→ **What the exercise asks**:
Wherever the word "with" occurs in the listing, copy the whole line.

^^^^

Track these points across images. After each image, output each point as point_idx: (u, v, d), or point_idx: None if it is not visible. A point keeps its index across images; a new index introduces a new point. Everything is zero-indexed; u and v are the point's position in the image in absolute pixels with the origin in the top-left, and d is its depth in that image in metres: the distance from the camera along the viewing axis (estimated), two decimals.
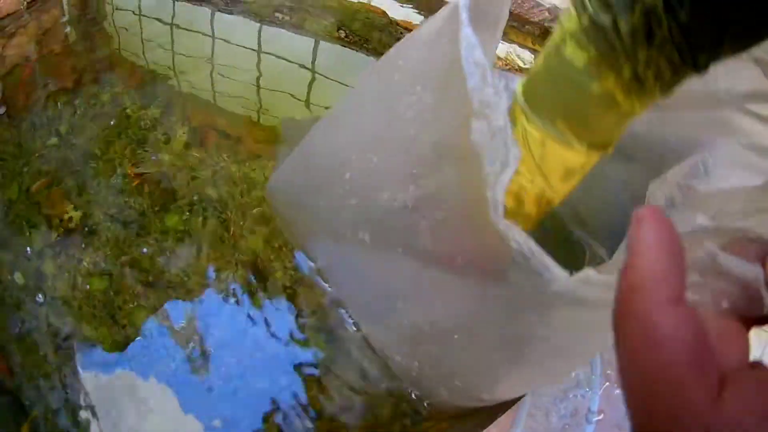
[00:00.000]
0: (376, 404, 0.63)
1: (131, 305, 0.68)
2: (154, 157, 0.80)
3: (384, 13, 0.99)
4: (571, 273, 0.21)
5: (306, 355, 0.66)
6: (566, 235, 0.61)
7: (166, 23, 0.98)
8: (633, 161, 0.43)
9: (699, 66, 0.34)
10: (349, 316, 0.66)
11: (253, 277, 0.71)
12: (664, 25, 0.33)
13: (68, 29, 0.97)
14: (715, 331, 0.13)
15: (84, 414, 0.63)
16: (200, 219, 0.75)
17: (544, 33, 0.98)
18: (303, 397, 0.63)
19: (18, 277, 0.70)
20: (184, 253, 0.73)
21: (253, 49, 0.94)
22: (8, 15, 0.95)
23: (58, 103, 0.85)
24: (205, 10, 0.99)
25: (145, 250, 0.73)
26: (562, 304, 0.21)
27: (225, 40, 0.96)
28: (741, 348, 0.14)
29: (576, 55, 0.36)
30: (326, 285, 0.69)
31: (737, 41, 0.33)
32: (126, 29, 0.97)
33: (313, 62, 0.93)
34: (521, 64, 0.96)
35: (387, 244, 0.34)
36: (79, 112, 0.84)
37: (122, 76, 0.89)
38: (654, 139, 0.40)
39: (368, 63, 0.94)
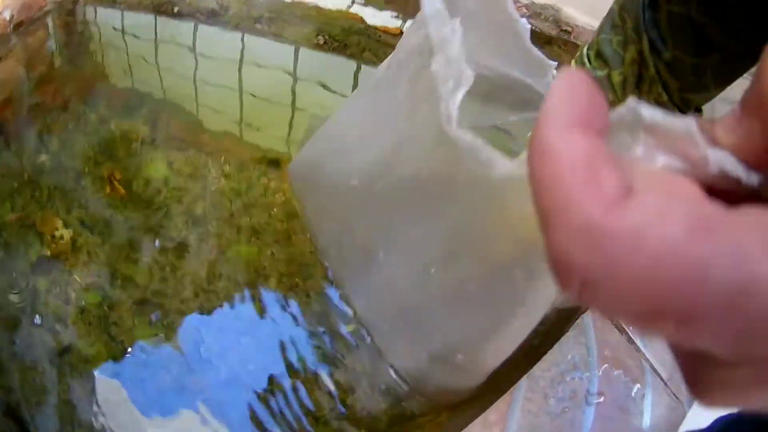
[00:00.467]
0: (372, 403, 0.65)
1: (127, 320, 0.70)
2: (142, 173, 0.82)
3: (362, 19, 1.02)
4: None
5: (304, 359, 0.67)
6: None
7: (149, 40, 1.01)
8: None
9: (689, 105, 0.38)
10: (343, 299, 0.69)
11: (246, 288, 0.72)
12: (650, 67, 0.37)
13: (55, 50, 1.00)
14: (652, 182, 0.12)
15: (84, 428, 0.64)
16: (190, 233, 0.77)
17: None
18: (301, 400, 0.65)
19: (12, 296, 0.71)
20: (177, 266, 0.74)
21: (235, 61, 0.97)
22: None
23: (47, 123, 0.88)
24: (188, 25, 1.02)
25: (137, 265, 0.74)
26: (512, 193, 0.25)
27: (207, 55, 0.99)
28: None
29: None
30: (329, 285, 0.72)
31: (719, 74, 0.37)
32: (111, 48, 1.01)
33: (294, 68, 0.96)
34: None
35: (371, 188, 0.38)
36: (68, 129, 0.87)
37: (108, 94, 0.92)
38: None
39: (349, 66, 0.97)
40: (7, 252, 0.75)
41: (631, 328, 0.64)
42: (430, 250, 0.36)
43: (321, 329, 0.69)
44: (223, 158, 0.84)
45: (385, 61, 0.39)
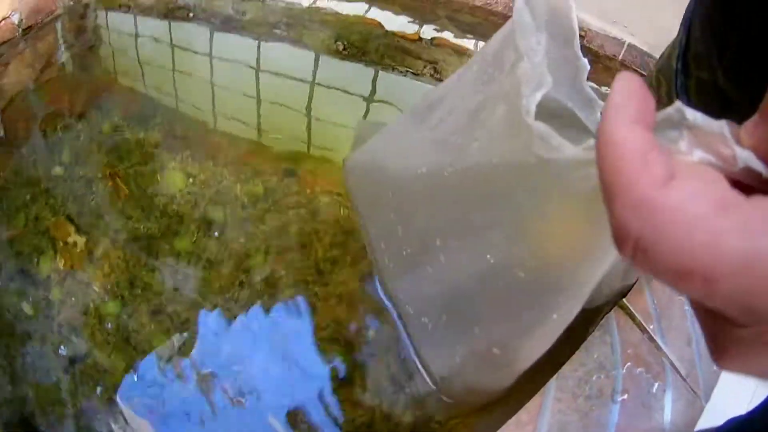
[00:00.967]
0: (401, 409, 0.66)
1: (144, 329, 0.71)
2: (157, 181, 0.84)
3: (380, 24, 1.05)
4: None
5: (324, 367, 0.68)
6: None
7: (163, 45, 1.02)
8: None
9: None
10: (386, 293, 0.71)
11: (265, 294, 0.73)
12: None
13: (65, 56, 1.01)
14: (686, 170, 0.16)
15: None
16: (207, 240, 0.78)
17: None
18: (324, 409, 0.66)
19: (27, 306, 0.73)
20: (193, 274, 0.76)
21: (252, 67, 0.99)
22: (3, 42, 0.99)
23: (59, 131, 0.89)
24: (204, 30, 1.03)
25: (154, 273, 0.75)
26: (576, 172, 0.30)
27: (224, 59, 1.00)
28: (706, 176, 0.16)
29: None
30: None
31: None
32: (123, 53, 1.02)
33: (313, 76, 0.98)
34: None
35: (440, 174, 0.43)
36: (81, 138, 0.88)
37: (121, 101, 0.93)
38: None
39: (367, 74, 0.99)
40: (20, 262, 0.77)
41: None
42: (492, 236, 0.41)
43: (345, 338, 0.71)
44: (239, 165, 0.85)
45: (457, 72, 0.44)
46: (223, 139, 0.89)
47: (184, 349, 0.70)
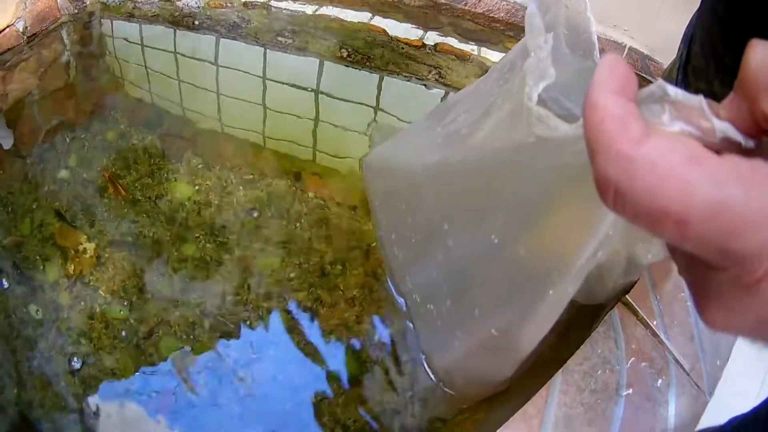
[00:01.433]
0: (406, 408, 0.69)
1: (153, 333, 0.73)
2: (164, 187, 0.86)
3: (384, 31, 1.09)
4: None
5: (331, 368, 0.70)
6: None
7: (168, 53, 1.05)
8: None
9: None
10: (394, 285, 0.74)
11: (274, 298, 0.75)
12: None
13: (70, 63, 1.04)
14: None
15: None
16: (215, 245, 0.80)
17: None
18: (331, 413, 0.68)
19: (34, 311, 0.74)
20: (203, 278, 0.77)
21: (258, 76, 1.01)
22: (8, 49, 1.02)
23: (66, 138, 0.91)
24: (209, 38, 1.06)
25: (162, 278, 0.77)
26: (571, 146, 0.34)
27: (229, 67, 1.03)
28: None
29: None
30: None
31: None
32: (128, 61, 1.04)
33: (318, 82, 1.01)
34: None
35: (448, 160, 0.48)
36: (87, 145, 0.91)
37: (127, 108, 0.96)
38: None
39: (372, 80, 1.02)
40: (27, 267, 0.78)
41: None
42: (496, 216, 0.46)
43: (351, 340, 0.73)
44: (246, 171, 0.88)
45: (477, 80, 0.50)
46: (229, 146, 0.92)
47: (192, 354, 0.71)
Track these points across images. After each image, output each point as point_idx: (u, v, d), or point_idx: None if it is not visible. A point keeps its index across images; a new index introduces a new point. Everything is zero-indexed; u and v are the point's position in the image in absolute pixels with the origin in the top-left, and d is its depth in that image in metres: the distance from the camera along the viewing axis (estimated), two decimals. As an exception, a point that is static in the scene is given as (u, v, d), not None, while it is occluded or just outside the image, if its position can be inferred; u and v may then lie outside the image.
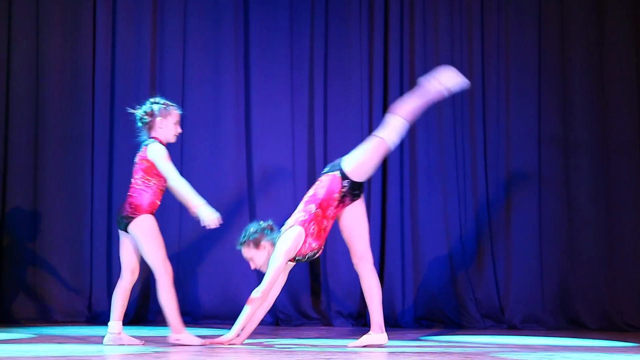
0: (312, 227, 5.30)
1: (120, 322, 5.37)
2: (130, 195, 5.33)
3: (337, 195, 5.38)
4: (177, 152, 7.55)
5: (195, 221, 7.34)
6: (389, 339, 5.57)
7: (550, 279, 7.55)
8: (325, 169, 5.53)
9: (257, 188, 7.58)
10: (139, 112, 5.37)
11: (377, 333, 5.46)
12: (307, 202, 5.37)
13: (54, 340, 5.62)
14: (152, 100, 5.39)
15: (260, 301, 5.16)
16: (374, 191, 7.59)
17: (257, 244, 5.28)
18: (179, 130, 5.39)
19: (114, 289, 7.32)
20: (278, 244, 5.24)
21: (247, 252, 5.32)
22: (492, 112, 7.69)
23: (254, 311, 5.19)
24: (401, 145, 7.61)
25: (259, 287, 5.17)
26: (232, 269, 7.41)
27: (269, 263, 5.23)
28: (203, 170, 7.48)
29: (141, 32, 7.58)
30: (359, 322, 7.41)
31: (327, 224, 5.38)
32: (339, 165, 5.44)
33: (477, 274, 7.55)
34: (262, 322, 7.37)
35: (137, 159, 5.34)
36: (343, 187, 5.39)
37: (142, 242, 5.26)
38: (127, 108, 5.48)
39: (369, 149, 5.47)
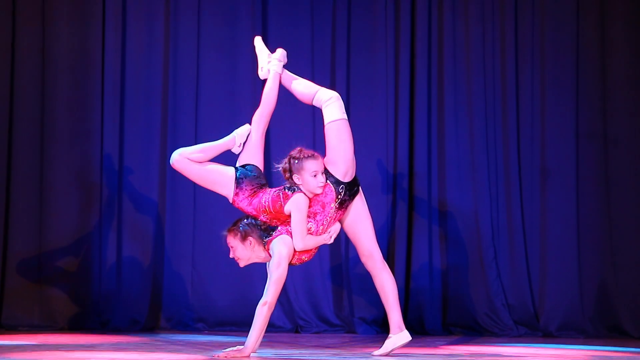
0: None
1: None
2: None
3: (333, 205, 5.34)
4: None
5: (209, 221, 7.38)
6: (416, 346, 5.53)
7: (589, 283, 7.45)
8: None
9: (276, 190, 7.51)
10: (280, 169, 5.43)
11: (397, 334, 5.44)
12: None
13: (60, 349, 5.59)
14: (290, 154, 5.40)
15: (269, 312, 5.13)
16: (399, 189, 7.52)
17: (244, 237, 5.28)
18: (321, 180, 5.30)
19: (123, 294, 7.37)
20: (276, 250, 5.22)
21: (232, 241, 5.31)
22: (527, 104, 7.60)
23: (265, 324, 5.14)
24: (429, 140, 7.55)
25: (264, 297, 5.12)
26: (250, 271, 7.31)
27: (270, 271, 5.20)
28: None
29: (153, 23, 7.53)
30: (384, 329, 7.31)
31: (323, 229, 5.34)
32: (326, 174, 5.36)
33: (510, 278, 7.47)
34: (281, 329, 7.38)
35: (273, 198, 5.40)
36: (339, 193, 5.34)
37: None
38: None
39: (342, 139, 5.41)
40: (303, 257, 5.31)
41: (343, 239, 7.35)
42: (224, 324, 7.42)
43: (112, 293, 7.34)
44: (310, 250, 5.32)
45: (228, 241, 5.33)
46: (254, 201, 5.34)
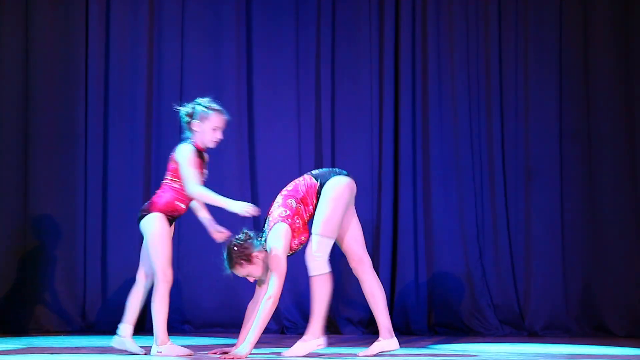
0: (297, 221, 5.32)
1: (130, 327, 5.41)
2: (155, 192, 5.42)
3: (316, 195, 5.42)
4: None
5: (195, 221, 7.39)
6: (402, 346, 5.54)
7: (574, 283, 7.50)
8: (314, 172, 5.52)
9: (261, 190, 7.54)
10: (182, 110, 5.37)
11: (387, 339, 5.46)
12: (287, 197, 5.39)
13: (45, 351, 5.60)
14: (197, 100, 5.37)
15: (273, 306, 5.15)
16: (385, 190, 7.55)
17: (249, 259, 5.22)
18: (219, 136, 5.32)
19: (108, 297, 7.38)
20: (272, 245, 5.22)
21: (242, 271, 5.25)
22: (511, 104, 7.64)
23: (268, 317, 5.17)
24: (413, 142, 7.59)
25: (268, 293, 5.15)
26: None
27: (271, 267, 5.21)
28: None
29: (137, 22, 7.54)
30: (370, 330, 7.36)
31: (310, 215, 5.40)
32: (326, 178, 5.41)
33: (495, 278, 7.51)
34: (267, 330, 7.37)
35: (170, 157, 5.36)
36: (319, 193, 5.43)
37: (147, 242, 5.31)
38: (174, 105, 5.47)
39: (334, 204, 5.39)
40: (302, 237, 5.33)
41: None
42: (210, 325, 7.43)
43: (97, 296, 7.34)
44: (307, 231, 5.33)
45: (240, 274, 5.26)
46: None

^^^^

→ **Exercise answer**:
Track these points across images. After each image, output each point as point_idx: (u, v, d), or point_idx: None if it is not visible. A point keeps its index across images; a new index introduces a new point. Everything is zero-indexed; u and v are the point's position in the image in absolute pixels with the origin in the top-left, and d is its depth in that image in metres: the distance from the camera along the viewing axis (estimated), two decimals.
Track these points across images. After each image, output each point as point_idx: (u, v, d), or point_idx: None if it is not visible. A point keeps its index across images; a new index introduces a new point. Everything is zero-indexed; u and v are the point's position in the image in absolute pixels with the origin in the top-left, and d is its depth in that image in metres: the distance from the camera along the viewing axis (estimated), two decimals. As an exception, a point that is static in the scene is given as (u, v, d), not None, while it is occluded or just outside the image, if its position can be inferred; u and v may then lie outside the image.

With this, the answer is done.